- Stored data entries
* * * *
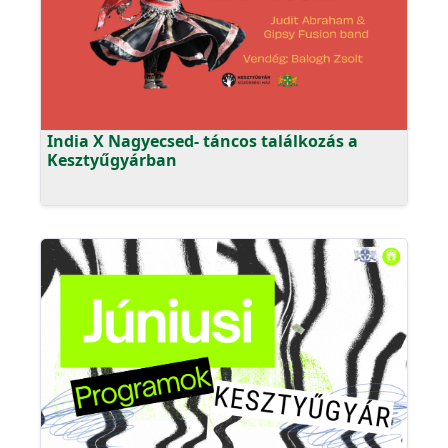
India X Nagyecsed- táncos találkozás a
Kesztyűgyárban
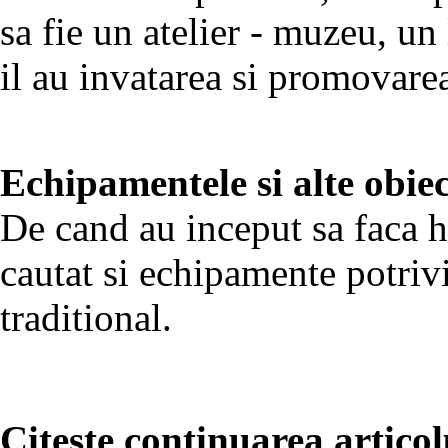
sa fie un atelier - muzeu, un
il au invatarea si promovare
Echipamentele si alte obiec
De cand au inceput sa faca h
cautat si echipamente potrivi
traditional.
Citeste continuarea articol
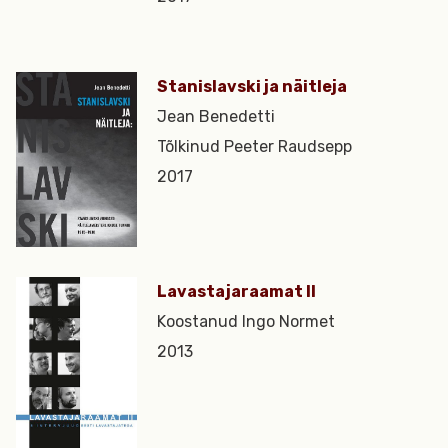
Stanislavski ja näitleja
Jean Benedetti
Tõlkinud Peeter Raudsepp
2017
Lavastajaraamat II
Koostanud Ingo Normet
2013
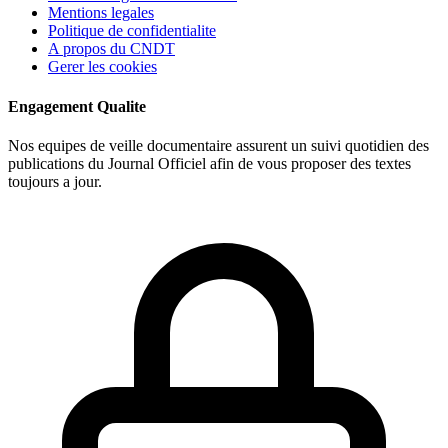
Mentions legales
Politique de confidentialite
A propos du CNDT
Gerer les cookies
Engagement Qualite
Nos equipes de veille documentaire assurent un suivi quotidien des
publications du Journal Officiel afin de vous proposer des textes
toujours a jour.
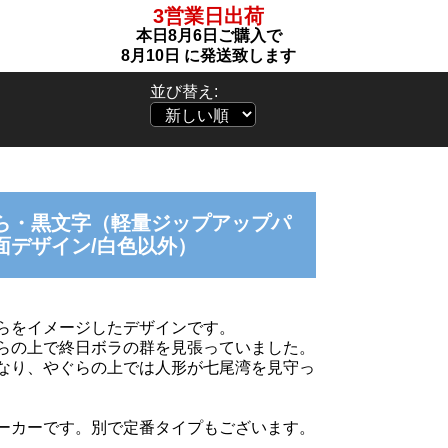
3営業日出荷
本日
8月6日
ご購入で
8月10日
に発送致します
並び替え:
ら・黒文字（軽量ジップアップパ
面デザイン/白色以外）
らをイメージしたデザインです。
らの上で終日ボラの群を見張っていました。
なり、やぐらの上では人形が七尾湾を見守っ
ーカーです。別で定番タイプもございます。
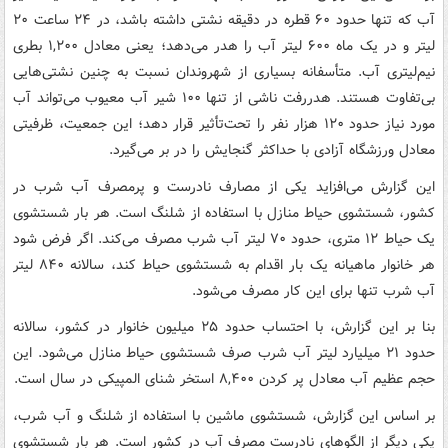
آب که تنها حدود ۶۰ قطره در دقیقه نشتی داشته باشد، در ۲۴ ساعت ۲۰
لیتر و در یک ماه ۶۰۰ لیتر آب را هدر می‌دهد؛ یعنی معادل ۱,۲۰۰ بطری
نیم‌لیتری آب. متأسفانه بسیاری از شهروندان نسبت به چنین نشتی‌هایی
بی‌تفاوت هستند. هدررفت ناشی از تنها ۱۰۰ شیر آب معیوب می‌تواند آب
مورد نیاز حدود ۱۲۰ هزار نفر را تحت‌تأثیر قرار دهد؛ این جمعیت، ظرفیتی
معادل ورزشگاه آزادی با حداکثر گنجایش را در بر می‌گیرد.
این گزارش می‌افزاید یکی از مصارف نادرست و پرمصرف آب شرب در
کشور، شستشوی حیاط منازل با استفاده از شلنگ است. هر بار شستشوی
یک حیاط ۱۲ متری، حدود ۷۰ لیتر آب شرب مصرف می‌کند. اگر فرض شود
هر خانوار ماهیانه یک بار اقدام به شستشوی حیاط کند، سالانه ۸۴۰ لیتر
آب شرب تنها برای این کار مصرف می‌شود.
بنا بر این گزارش، با احتساب حدود ۲۵ میلیون خانوار در کشور، سالانه
حدود ۲۱ میلیارد لیتر آب شرب صرف شستشوی حیاط منازل می‌شود. این
حجم عظیم آب معادل پر کردن ۸,۴۰۰ استخر شنای المپیکی در سال است.
بر اساس این گزارش، شستشوی ماشین با استفاده از شلنگ و آب شرب،
یکی دیگر از الگوهای نادرست مصرف آب در کشور است. هر بار شستشوی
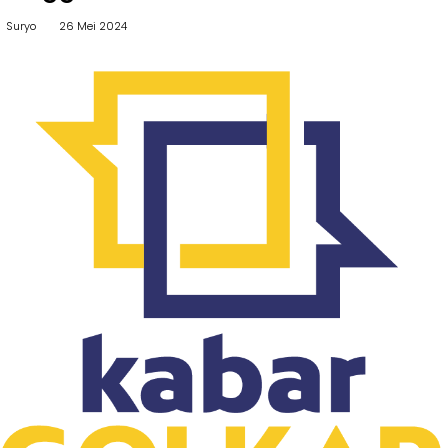
II
Kabar
Suryo
26 Mei 2024
Kabar
Pilkada
Parlemen
Opini
-
Kabar
DPR
Kader
-
DPRD
Kabar
I
Kabar
-
Kabar
DPRD
Kabinet
II
Kabar
Kabar
UKM
Karya
Kekaryaan
Kabar
DPP
-
SOKSI
Pojok
-
Kagol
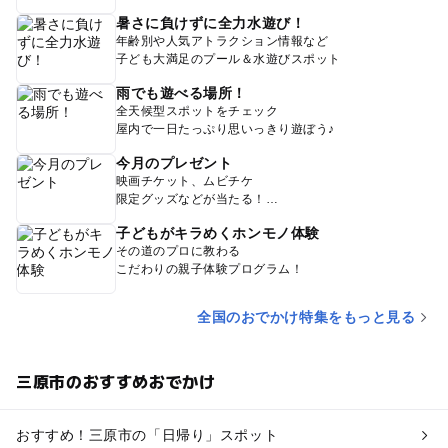
暑さに負けずに全力水遊び！
年齢別や人気アトラクション情報など
子ども大満足のプール＆水遊びスポット
雨でも遊べる場所！
全天候型スポットをチェック
屋内で一日たっぷり思いっきり遊ぼう♪
今月のプレゼント
映画チケット、ムビチケ
限定グッズなどが当たる！
子どもがキラめくホンモノ体験
その道のプロに教わる
こだわりの親子体験プログラム！
全国のおでかけ特集をもっと見る
三原市のおすすめおでかけ
おすすめ！三原市の「日帰り」スポット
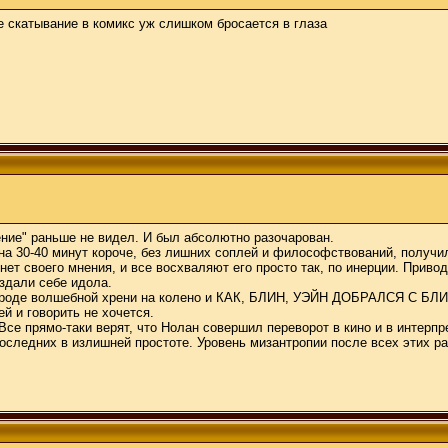
те скатывание в комикс уж слишком бросается в глаза
ние" раньше не видел. И был абсолютно разочарован.
на 30-40 минут короче, без лишних соплей и философствований, получи
ет своего мнения, и все восхваляют его просто так, по инерции. Приводя
оздали себе идола.
сти, вроде волшебной хрени на колено и КАК, БЛИН, УЭЙН ДОБРАЛСЯ
 говорить не хочется.
се прямо-таки верят, что Нолан совершил переворот в кино и в интерпр
последних в излишней простоте. Уровень мизантропии после всех этих р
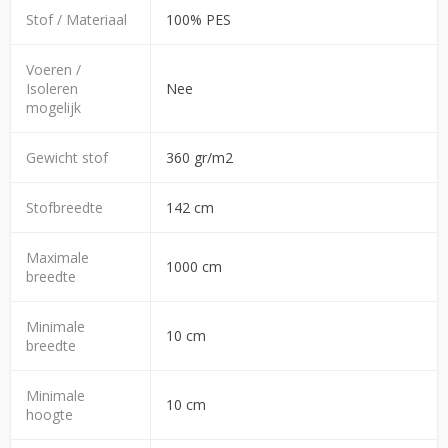
Stof / Materiaal
100% PES
Voeren /
Isoleren
Nee
mogelijk
Gewicht stof
360 gr/m2
Stofbreedte
142 cm
Maximale
1000 cm
breedte
Minimale
10 cm
breedte
Minimale
10 cm
hoogte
* * * *
- WORK ITEM
Pull every line of text from the records and copy each one without any change. Leave the pictures out.

- RESULT FOR THIS EXERCISE
India X Nagyecsed- táncos találkozás a
Kesztyűgyárban
sa fie un atelier - muzeu, un
il au invatarea si promovare
Echipamentele si alte obiec
De cand au inceput sa faca h
cautat si echipamente potrivi
traditional.
Citeste continuarea articol
Stanislavski ja näitleja
Jean Benedetti
Tõlkinud Peeter Raudsepp
2017
Lavastajaraamat II
Koostanud Ingo Normet
2013
Mentions legales
Politique de confidentialite
A propos du CNDT
Gerer les cookies
Engagement Qualite
Nos equipes de veille documentaire assurent un suivi quotidien des
publications du Journal Officiel afin de vous proposer des textes
toujours a jour.
3営業日出荷
本日
8月6日
ご購入で
8月10日
に発送致します
並び替え:
ら・黒文字（軽量ジップアップパ
面デザイン/白色以外）
らをイメージしたデザインです。
らの上で終日ボラの群を見張っていました。
なり、やぐらの上では人形が七尾湾を見守っ
ーカーです。別で定番タイプもございます。
آب که تنها حدود ۶۰ قطره در دقیقه نشتی داشته باشد، در ۲۴ ساعت ۲۰
لیتر و در یک ماه ۶۰۰ لیتر آب را هدر می‌دهد؛ یعنی معادل ۱,۲۰۰ بطری
نیم‌لیتری آب. متأسفانه بسیاری از شهروندان نسبت به چنین نشتی‌هایی
بی‌تفاوت هستند. هدررفت ناشی از تنها ۱۰۰ شیر آب معیوب می‌تواند آب
مورد نیاز حدود ۱۲۰ هزار نفر را تحت‌تأثیر قرار دهد؛ این جمعیت، ظرفیتی
معادل ورزشگاه آزادی با حداکثر گنجایش را در بر می‌گیرد.
این گزارش می‌افزاید یکی از مصارف نادرست و پرمصرف آب شرب در
کشور، شستشوی حیاط منازل با استفاده از شلنگ است. هر بار شستشوی
یک حیاط ۱۲ متری، حدود ۷۰ لیتر آب شرب مصرف می‌کند. اگر فرض شود
هر خانوار ماهیانه یک بار اقدام به شستشوی حیاط کند، سالانه ۸۴۰ لیتر
آب شرب تنها برای این کار مصرف می‌شود.
بنا بر این گزارش، با احتساب حدود ۲۵ میلیون خانوار در کشور، سالانه
حدود ۲۱ میلیارد لیتر آب شرب صرف شستشوی حیاط منازل می‌شود. این
حجم عظیم آب معادل پر کردن ۸,۴۰۰ استخر شنای المپیکی در سال است.
بر اساس این گزارش، شستشوی ماشین با استفاده از شلنگ و آب شرب،
یکی دیگر از الگوهای نادرست مصرف آب در کشور است. هر بار شستشوی
II
Kabar
Suryo
26 Mei 2024
Kabar
Pilkada
Parlemen
Opini
-
Kabar
DPR
Kader
-
DPRD
Kabar
I
Kabar
-
Kabar
DPRD
Kabinet
II
Kabar
Kabar
UKM
Karya
Kekaryaan
Kabar
DPP
-
SOKSI
Pojok
-
Kagol
暑さに負けずに全力水遊び！
年齢別や人気アトラクション情報など
子ども大満足のプール＆水遊びスポット
雨でも遊べる場所！
全天候型スポットをチェック
屋内で一日たっぷり思いっきり遊ぼう♪
今月のプレゼント
映画チケット、ムビチケ
限定グッズなどが当たる！
子どもがキラめくホンモノ体験
その道のプロに教わる
こだわりの親子体験プログラム！
全国のおでかけ特集をもっと見る
三原市のおすすめおでかけ
おすすめ！三原市の「日帰り」スポット
те скатывание в комикс уж слишком бросается в глаза
ние" раньше не видел. И был абсолютно разочарован.
на 30-40 минут короче, без лишних соплей и философствований, получи
ет своего мнения, и все восхваляют его просто так, по инерции. Приводя
оздали себе идола.
сти, вроде волшебной хрени на колено и КАК, БЛИН, УЭЙН ДОБРАЛСЯ
 говорить не хочется.
се прямо-таки верят, что Нолан совершил переворот в кино и в интерпр
последних в излишней простоте. Уровень мизантропии после всех этих р
Stof / Materiaal
100% PES
Voeren /
Isoleren
Nee
mogelijk
Gewicht stof
360 gr/m2
Stofbreedte
142 cm
Maximale
1000 cm
breedte
Minimale
10 cm
breedte
Minimale
10 cm
hoogte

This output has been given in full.